To put it more simply: we can't count on these voters to know what's best for them or for their country, and that's why we can't be sure they'll do the right thing in 2020.
That's why so many of us are despondent as we contemplate the future. It's not just that we didn't get the President we wanted--and to be honest, Hillary Clinton would not have been able to accomplish much (except possibly saving the Supreme Court from a right-wing extremist majority, but even that was called into question by the abomination that was the Senate's treatment of Merrick Garland). No, it's that we're looking at the possibility that rather than an administration, we're on the verge of being governed by a regime, and none of the Constitutional checks and balances can prevent it from clumsily laying waste to all that we hold dear.
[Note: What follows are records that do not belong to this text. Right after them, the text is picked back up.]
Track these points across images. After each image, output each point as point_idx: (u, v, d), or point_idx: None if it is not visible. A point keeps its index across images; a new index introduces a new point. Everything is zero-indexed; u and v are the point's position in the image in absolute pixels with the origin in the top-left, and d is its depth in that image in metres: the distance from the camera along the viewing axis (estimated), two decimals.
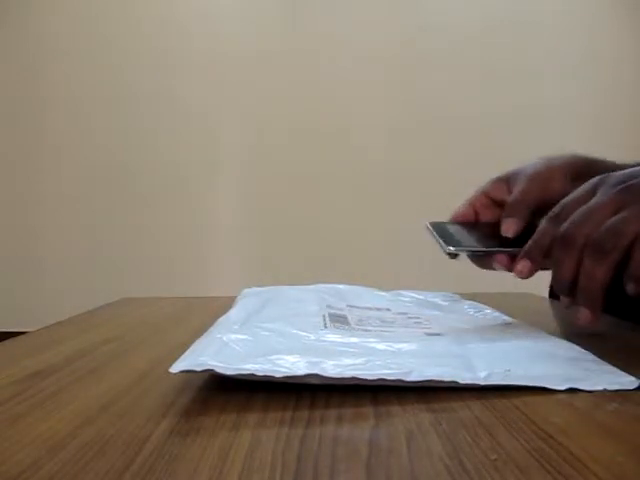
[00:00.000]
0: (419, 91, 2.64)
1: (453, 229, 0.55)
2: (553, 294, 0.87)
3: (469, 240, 0.54)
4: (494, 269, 0.54)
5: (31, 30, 2.69)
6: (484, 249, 0.53)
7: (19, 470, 0.25)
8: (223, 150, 2.70)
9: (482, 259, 0.55)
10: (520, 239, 0.51)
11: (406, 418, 0.32)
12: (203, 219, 2.69)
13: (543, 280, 0.90)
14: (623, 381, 0.36)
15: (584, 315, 0.43)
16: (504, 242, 0.53)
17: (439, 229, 0.54)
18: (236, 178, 2.70)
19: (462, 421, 0.31)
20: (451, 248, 0.50)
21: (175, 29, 2.68)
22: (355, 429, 0.31)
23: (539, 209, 0.54)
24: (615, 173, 0.45)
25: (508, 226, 0.53)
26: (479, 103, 2.60)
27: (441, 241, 0.51)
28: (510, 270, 0.52)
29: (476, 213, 0.59)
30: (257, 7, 2.70)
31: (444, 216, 0.60)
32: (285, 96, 2.67)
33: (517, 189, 0.55)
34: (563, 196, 0.52)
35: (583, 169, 0.56)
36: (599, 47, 2.63)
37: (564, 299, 0.46)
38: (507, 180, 0.58)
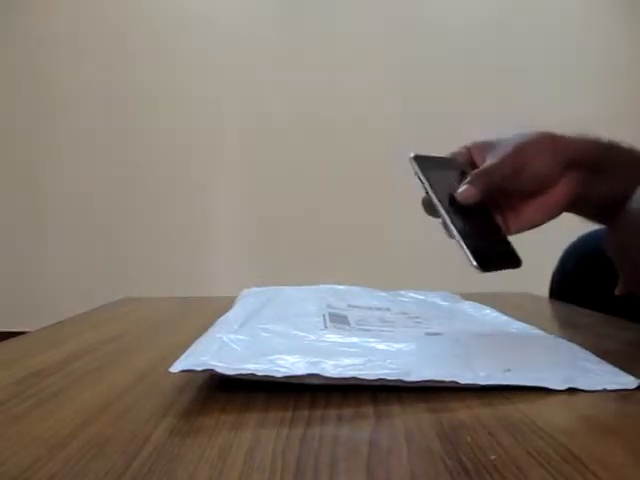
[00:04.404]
0: (419, 90, 2.64)
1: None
2: (553, 294, 0.87)
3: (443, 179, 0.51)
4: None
5: (34, 30, 2.69)
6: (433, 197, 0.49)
7: (19, 470, 0.25)
8: (224, 150, 2.70)
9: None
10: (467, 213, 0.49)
11: (406, 418, 0.32)
12: (204, 219, 2.69)
13: (543, 280, 0.90)
14: (623, 381, 0.36)
15: None
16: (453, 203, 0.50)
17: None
18: (237, 178, 2.70)
19: (462, 421, 0.31)
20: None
21: (174, 29, 2.68)
22: (355, 429, 0.31)
23: (506, 184, 0.50)
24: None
25: (466, 193, 0.49)
26: (479, 103, 2.59)
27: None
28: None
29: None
30: (258, 6, 2.70)
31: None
32: (286, 96, 2.67)
33: (491, 159, 0.51)
34: (538, 180, 0.50)
35: (584, 159, 0.52)
36: (600, 47, 2.63)
37: None
38: (488, 146, 0.54)
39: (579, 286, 0.82)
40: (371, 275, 1.53)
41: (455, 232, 0.47)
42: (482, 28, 2.64)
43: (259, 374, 0.34)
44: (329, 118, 2.65)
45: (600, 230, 0.66)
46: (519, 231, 0.53)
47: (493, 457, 0.26)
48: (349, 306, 0.62)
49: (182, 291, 1.13)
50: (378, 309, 0.62)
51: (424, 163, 0.51)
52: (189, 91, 2.67)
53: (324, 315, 0.55)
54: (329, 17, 2.69)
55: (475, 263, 0.45)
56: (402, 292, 0.74)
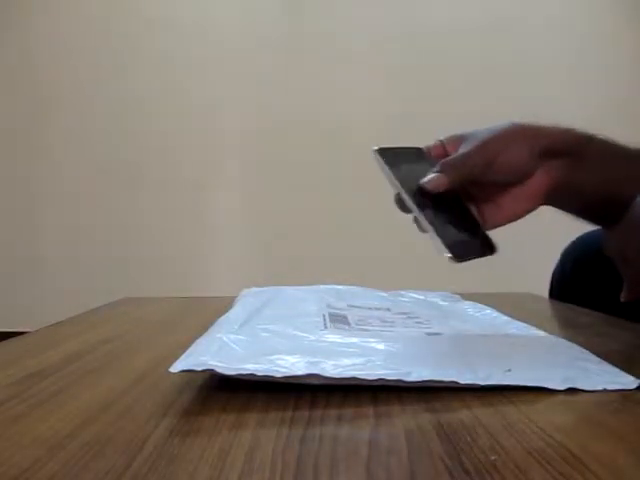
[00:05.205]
0: (419, 90, 2.64)
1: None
2: (553, 293, 0.87)
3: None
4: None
5: (34, 30, 2.69)
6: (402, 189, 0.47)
7: (19, 470, 0.25)
8: (224, 150, 2.70)
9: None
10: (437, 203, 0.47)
11: (406, 418, 0.32)
12: (203, 219, 2.68)
13: (543, 280, 0.90)
14: (623, 381, 0.36)
15: None
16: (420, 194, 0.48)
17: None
18: (237, 178, 2.70)
19: (462, 421, 0.31)
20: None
21: (175, 28, 2.68)
22: (355, 429, 0.31)
23: (476, 177, 0.49)
24: None
25: (435, 181, 0.47)
26: (479, 102, 2.59)
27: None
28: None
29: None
30: (258, 6, 2.69)
31: None
32: (286, 96, 2.66)
33: (462, 150, 0.50)
34: (512, 170, 0.48)
35: (565, 147, 0.50)
36: (598, 47, 2.63)
37: None
38: (462, 138, 0.52)
39: (579, 285, 0.82)
40: (371, 275, 1.53)
41: (426, 223, 0.45)
42: (482, 28, 2.64)
43: (259, 374, 0.34)
44: (329, 118, 2.64)
45: (600, 230, 0.66)
46: (499, 224, 0.51)
47: (493, 457, 0.26)
48: (349, 306, 0.62)
49: (182, 291, 1.14)
50: (378, 309, 0.62)
51: (390, 156, 0.49)
52: (189, 91, 2.67)
53: (324, 315, 0.55)
54: (329, 17, 2.69)
55: (449, 254, 0.43)
56: (402, 292, 0.74)
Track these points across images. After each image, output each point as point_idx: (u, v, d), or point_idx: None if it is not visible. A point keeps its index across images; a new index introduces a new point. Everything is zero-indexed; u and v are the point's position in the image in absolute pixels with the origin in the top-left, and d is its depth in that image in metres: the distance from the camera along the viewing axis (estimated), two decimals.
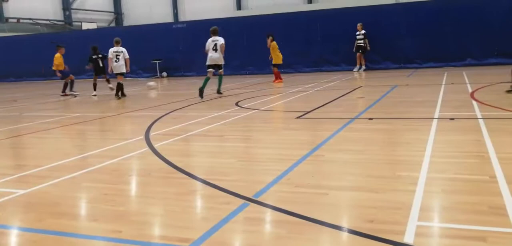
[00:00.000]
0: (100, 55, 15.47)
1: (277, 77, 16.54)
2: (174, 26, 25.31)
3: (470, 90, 10.76)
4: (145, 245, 3.15)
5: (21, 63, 26.12)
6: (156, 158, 5.67)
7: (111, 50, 14.16)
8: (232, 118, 8.62)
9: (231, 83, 17.30)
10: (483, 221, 3.23)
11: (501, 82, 11.83)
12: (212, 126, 7.88)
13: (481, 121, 6.82)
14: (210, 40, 12.77)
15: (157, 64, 23.77)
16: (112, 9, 36.35)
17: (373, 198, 3.84)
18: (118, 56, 14.15)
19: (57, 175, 5.01)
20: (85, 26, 32.64)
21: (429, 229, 3.18)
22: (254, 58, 22.05)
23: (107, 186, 4.65)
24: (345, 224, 3.37)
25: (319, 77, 17.55)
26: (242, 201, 3.86)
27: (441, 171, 4.47)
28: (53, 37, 27.82)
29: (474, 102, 8.75)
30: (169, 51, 23.18)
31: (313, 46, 21.30)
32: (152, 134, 7.28)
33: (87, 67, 16.47)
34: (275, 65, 16.66)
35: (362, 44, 19.78)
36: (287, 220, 3.46)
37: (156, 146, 6.32)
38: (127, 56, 14.25)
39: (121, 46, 14.33)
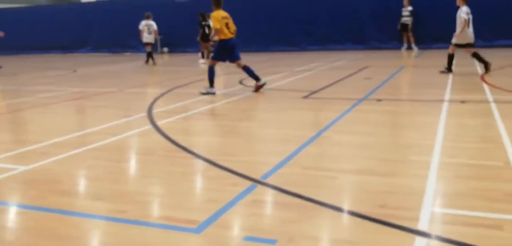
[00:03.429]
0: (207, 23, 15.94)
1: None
2: (176, 0, 25.00)
3: (480, 72, 10.57)
4: (150, 225, 3.05)
5: (20, 36, 25.88)
6: (160, 136, 5.55)
7: (143, 23, 16.90)
8: (237, 97, 8.48)
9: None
10: (499, 208, 3.12)
11: (510, 65, 11.65)
12: (216, 104, 7.74)
13: (492, 105, 6.67)
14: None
15: (158, 40, 23.49)
16: None
17: (384, 182, 3.73)
18: (149, 29, 16.71)
19: (59, 152, 4.90)
20: None
21: (443, 216, 3.07)
22: (257, 36, 21.80)
23: (111, 164, 4.54)
24: (355, 208, 3.25)
25: (325, 56, 17.34)
26: (249, 183, 3.75)
27: (453, 156, 4.35)
28: (53, 10, 27.60)
29: (485, 85, 8.58)
30: (170, 27, 22.88)
31: (318, 24, 20.99)
32: (154, 111, 7.16)
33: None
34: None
35: (407, 22, 18.83)
36: (296, 203, 3.35)
37: (159, 123, 6.20)
38: (156, 28, 17.13)
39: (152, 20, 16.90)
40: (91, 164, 4.57)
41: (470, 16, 10.56)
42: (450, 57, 10.80)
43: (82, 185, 4.05)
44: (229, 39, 8.63)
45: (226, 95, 8.61)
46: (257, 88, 8.85)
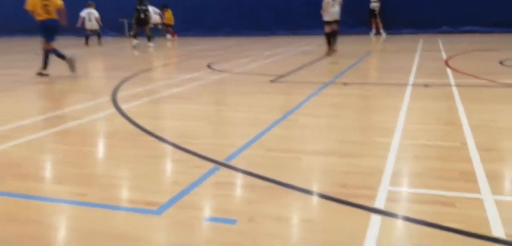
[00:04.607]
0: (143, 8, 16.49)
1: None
2: None
3: (444, 57, 10.82)
4: (112, 208, 3.03)
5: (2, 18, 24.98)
6: (124, 119, 5.49)
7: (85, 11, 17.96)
8: (204, 81, 8.45)
9: (203, 45, 17.02)
10: (453, 186, 3.23)
11: (475, 50, 11.97)
12: (183, 88, 7.70)
13: (454, 89, 6.85)
14: None
15: (126, 23, 23.05)
16: None
17: (346, 163, 3.80)
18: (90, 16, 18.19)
19: (19, 135, 4.80)
20: None
21: (400, 194, 3.16)
22: (228, 18, 21.71)
23: (72, 148, 4.47)
24: (317, 188, 3.31)
25: (295, 41, 17.40)
26: (212, 165, 3.76)
27: (413, 137, 4.46)
28: None
29: (448, 70, 8.79)
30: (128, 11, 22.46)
31: (289, 10, 21.02)
32: (119, 94, 7.06)
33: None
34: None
35: (375, 8, 19.11)
36: (258, 184, 3.38)
37: (124, 107, 6.12)
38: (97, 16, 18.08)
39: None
40: (53, 148, 4.49)
41: None
42: (327, 36, 12.12)
43: (42, 168, 3.98)
44: (46, 20, 8.97)
45: (193, 79, 8.57)
46: (39, 74, 9.29)
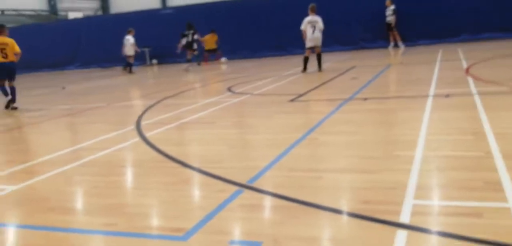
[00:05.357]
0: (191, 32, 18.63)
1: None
2: (162, 12, 25.08)
3: (465, 66, 10.71)
4: (140, 236, 3.09)
5: None
6: (148, 147, 5.59)
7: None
8: (225, 104, 8.54)
9: (222, 68, 17.20)
10: (479, 196, 3.20)
11: (495, 57, 11.82)
12: (205, 112, 7.80)
13: (476, 97, 6.77)
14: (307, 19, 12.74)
15: (147, 52, 23.54)
16: None
17: (368, 179, 3.79)
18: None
19: (47, 170, 4.93)
20: (72, 15, 32.24)
21: (425, 208, 3.14)
22: (247, 42, 21.92)
23: (99, 179, 4.57)
24: (340, 206, 3.32)
25: (313, 60, 17.42)
26: (236, 188, 3.80)
27: (436, 149, 4.43)
28: (39, 28, 27.46)
29: (469, 78, 8.71)
30: (158, 38, 22.93)
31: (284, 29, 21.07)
32: (143, 123, 7.20)
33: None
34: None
35: (390, 21, 19.09)
36: (282, 205, 3.41)
37: (148, 135, 6.24)
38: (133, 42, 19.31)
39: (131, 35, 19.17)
40: (80, 180, 4.59)
41: (314, 24, 12.46)
42: (305, 60, 12.77)
43: (70, 201, 4.07)
44: (1, 62, 9.97)
45: (215, 103, 8.67)
46: (7, 106, 10.21)
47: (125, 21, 23.71)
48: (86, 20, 28.12)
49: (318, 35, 12.52)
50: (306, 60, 12.85)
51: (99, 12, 34.87)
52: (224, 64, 19.99)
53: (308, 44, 12.70)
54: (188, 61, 18.80)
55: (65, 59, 25.80)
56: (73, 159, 5.36)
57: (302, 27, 12.63)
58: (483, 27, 18.57)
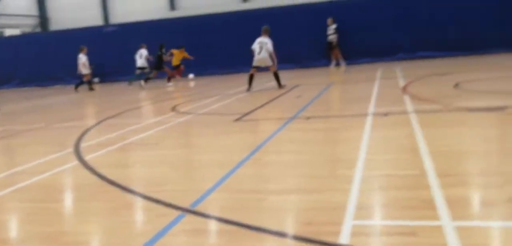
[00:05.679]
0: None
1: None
2: (104, 30, 24.52)
3: (402, 84, 11.16)
4: None
5: None
6: (87, 171, 5.41)
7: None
8: (169, 124, 8.44)
9: (166, 87, 17.00)
10: (414, 215, 3.31)
11: (430, 75, 12.40)
12: (148, 133, 7.66)
13: (412, 115, 7.06)
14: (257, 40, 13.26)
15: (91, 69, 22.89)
16: (37, 13, 34.32)
17: (311, 199, 3.85)
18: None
19: None
20: (9, 32, 30.93)
21: (364, 228, 3.21)
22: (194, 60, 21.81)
23: (35, 205, 4.37)
24: (283, 229, 3.34)
25: (258, 78, 17.59)
26: (178, 212, 3.75)
27: (375, 168, 4.57)
28: None
29: (406, 97, 9.07)
30: (101, 56, 22.34)
31: (248, 47, 21.28)
32: (84, 144, 6.97)
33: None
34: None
35: (332, 40, 19.55)
36: (225, 229, 3.39)
37: (88, 157, 6.04)
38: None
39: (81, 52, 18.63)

Donald Trump will not be a President in the mold of any President any of us can remember. Every day brings appointments to the Cabinet that should be jokes on late night TV, flurries of nutty tweets from the reactor-in-chief, and new revelations about the role of Russian intelligence in swaying those ignorant swing voters to elect a monster. All the things the Presidency is supposed to be about--thoughtful diplomacy, moral leadership, respect for the Bill of Rights, governance by the rule of law--are being discarded by him, and his followers don't care.
There's no better word for this than the one Trump accidentally made up: we as a nation are about to be completely and utterly unpresidented.